**JOB:** Find every line in the material that contains the word "public" and copy each one. Case counts.

**DATA:**
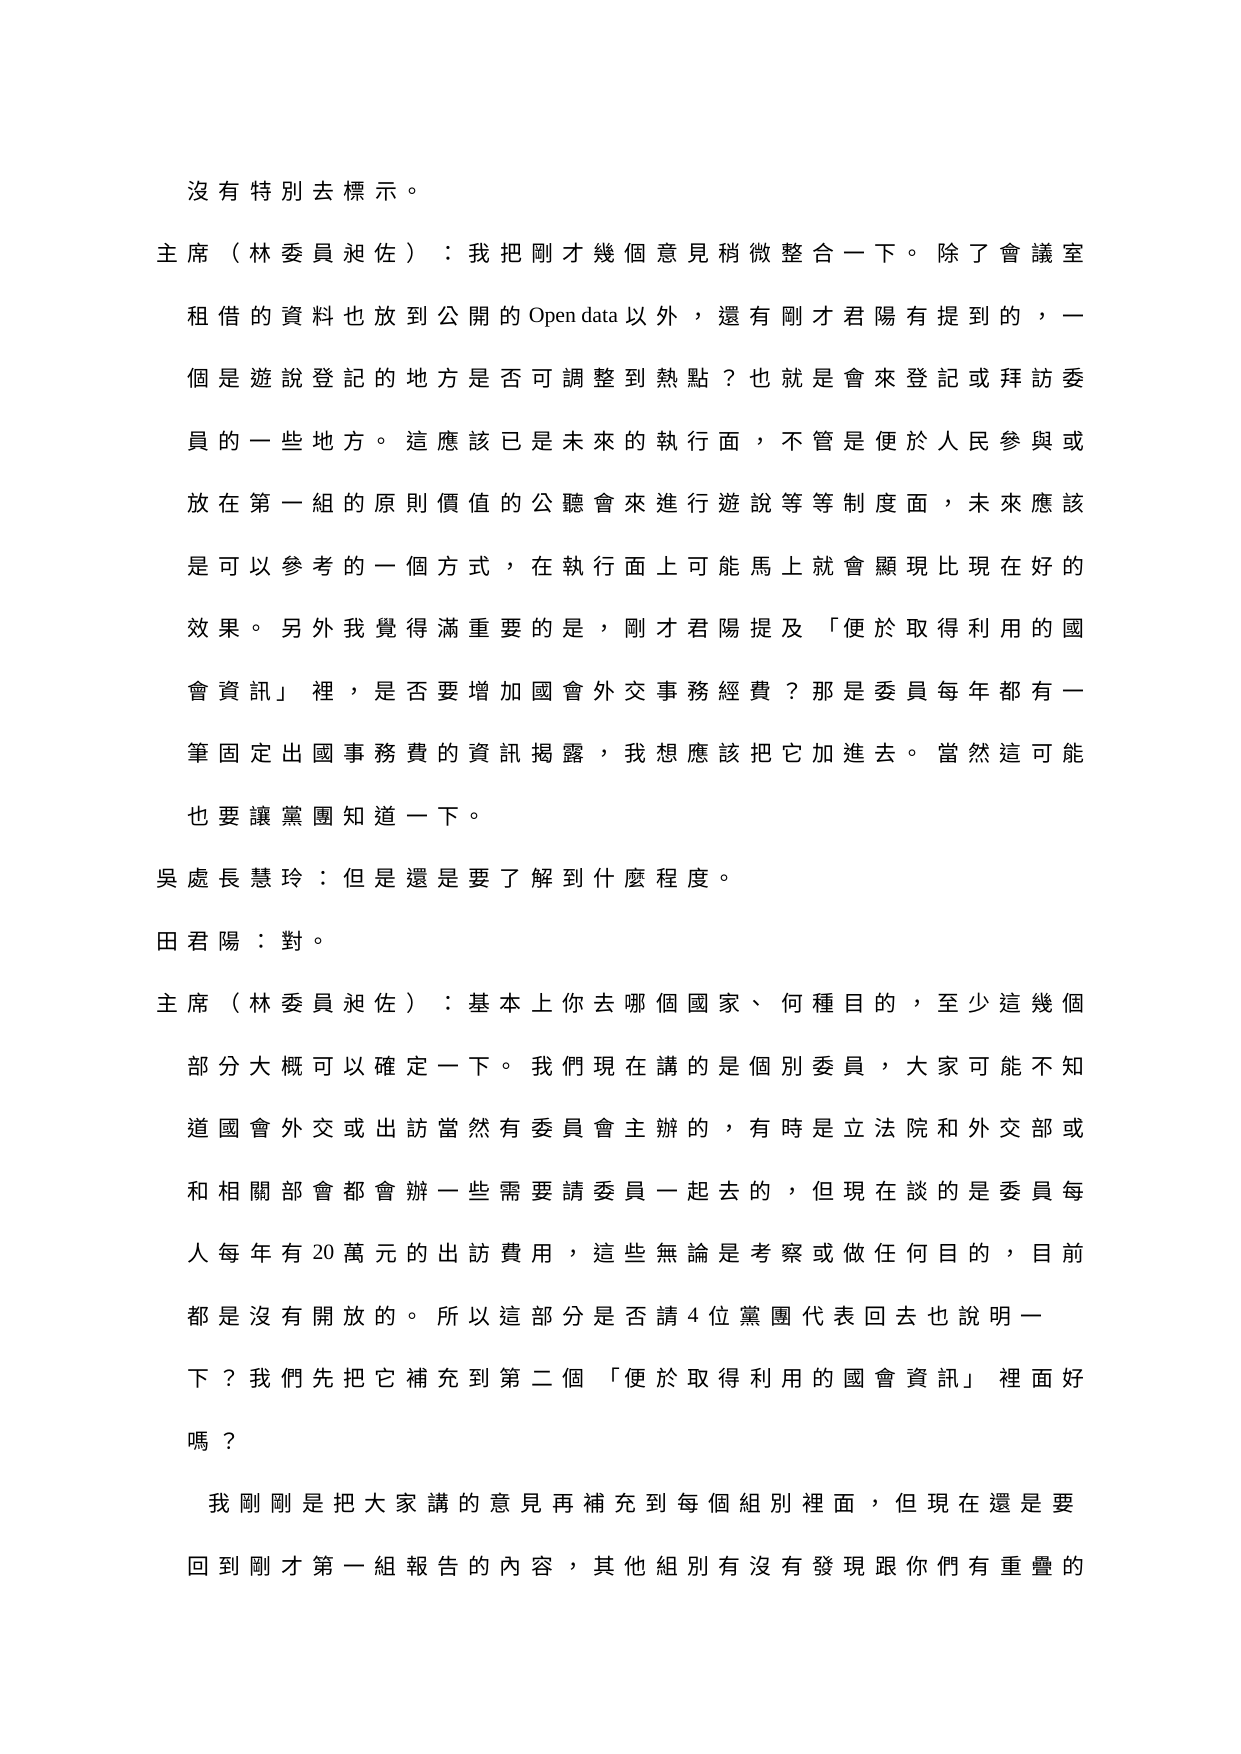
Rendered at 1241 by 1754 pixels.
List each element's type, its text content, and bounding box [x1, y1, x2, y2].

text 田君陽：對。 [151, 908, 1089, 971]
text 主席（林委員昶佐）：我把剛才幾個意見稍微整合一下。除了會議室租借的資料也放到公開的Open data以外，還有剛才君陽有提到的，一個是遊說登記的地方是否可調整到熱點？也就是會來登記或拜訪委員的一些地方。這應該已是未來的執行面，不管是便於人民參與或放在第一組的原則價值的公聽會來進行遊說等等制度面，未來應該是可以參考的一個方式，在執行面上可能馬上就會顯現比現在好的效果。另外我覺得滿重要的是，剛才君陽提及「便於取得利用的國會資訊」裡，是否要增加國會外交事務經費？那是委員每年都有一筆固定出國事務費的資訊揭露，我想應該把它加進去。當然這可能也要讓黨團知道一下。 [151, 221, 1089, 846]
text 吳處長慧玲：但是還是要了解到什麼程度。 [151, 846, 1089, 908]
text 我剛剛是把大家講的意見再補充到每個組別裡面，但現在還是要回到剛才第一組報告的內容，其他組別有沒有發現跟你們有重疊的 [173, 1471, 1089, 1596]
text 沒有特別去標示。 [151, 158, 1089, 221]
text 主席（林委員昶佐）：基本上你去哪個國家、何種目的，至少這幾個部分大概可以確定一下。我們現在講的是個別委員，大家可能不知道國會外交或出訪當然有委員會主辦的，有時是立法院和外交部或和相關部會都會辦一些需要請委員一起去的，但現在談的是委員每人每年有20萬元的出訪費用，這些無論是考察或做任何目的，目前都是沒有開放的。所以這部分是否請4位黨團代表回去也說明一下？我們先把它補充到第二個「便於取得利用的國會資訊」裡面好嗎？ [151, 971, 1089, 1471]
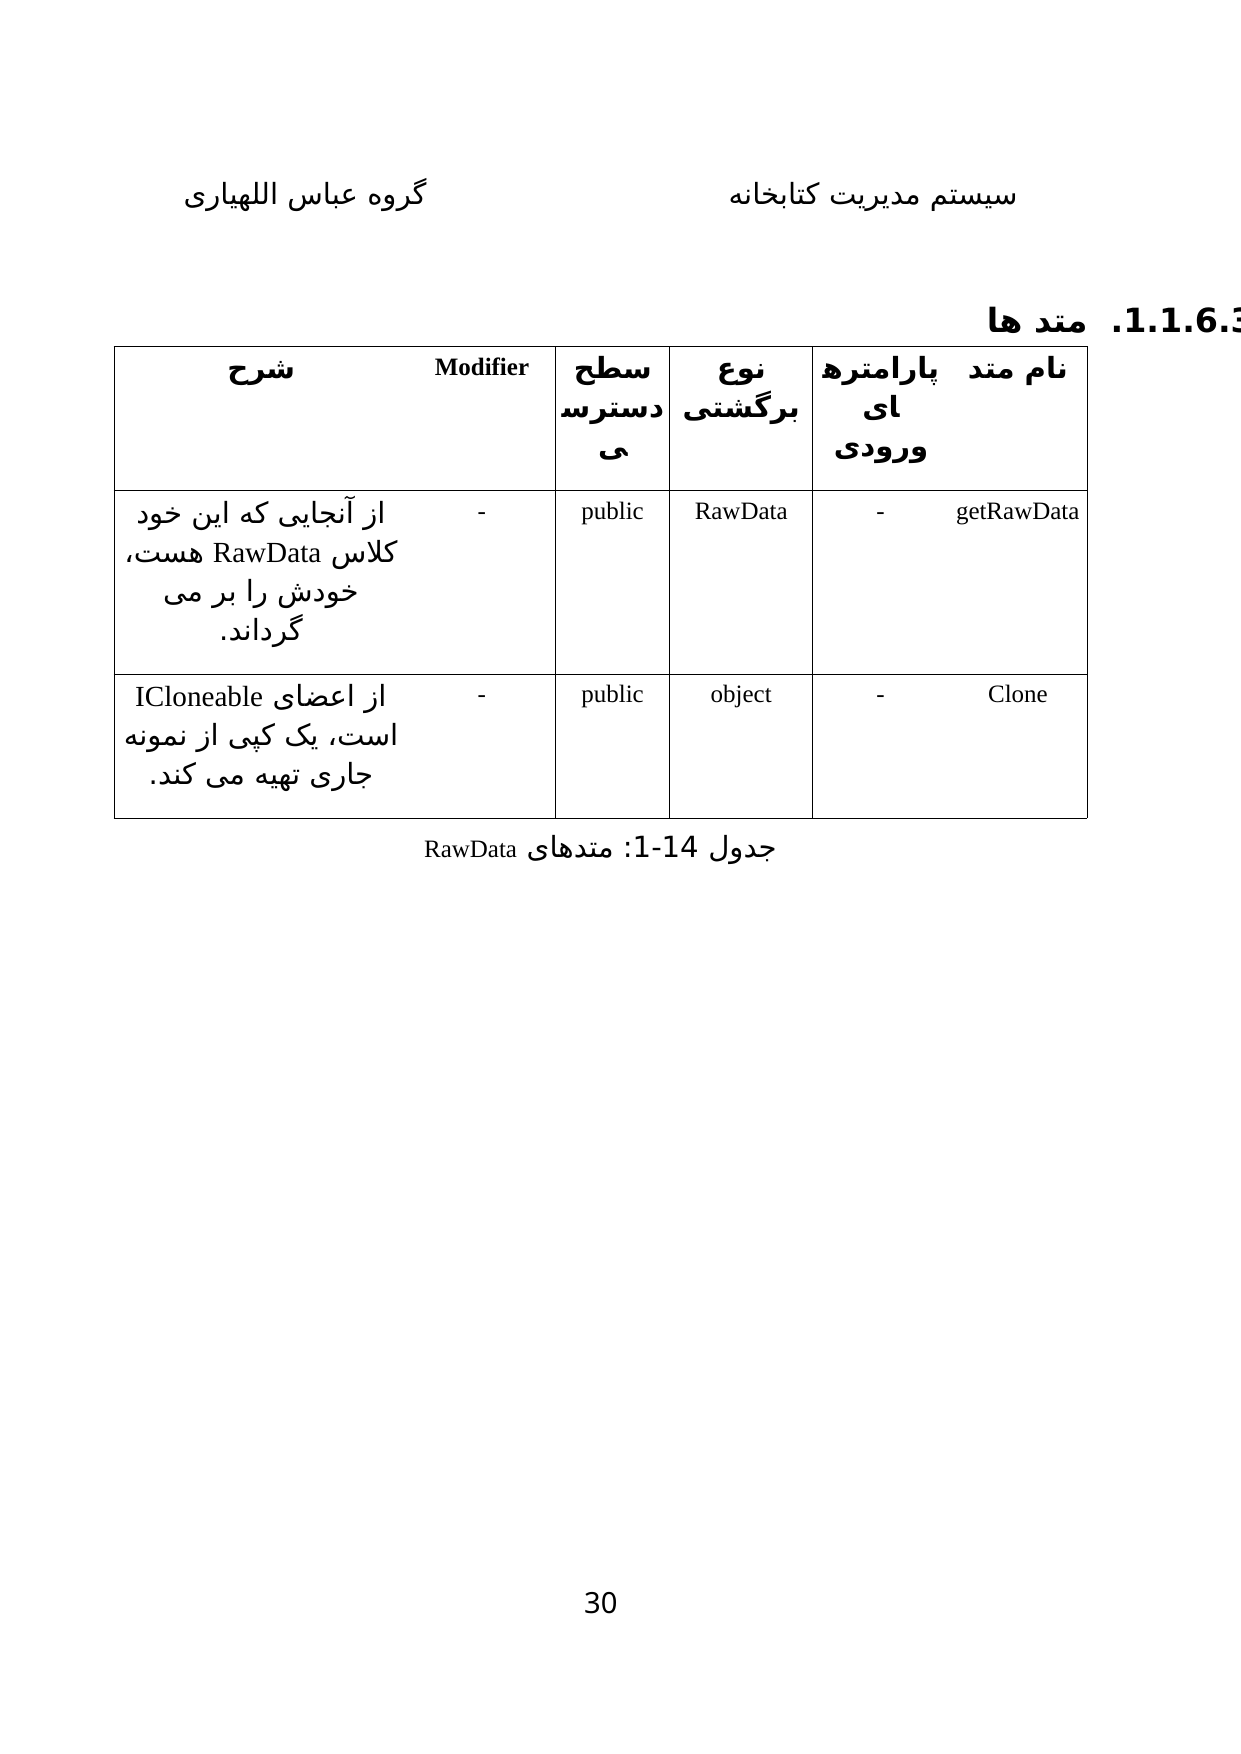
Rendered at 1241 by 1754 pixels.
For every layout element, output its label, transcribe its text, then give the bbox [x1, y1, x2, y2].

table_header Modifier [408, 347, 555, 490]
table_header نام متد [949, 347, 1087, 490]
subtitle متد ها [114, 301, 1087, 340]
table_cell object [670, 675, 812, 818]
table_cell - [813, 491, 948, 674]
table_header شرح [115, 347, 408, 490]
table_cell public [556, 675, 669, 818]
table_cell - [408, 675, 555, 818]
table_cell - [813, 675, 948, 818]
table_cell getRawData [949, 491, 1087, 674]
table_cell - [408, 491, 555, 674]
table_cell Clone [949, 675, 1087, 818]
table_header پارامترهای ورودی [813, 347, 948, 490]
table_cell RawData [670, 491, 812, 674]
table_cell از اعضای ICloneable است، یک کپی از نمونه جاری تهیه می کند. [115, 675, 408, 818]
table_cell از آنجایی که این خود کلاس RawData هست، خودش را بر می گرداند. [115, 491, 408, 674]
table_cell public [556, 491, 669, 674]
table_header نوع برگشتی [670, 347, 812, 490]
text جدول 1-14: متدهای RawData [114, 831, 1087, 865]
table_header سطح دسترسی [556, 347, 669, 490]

**EXPECTED ANSWER:**
table_cell public [556, 675, 669, 818]
table_cell public [556, 491, 669, 674]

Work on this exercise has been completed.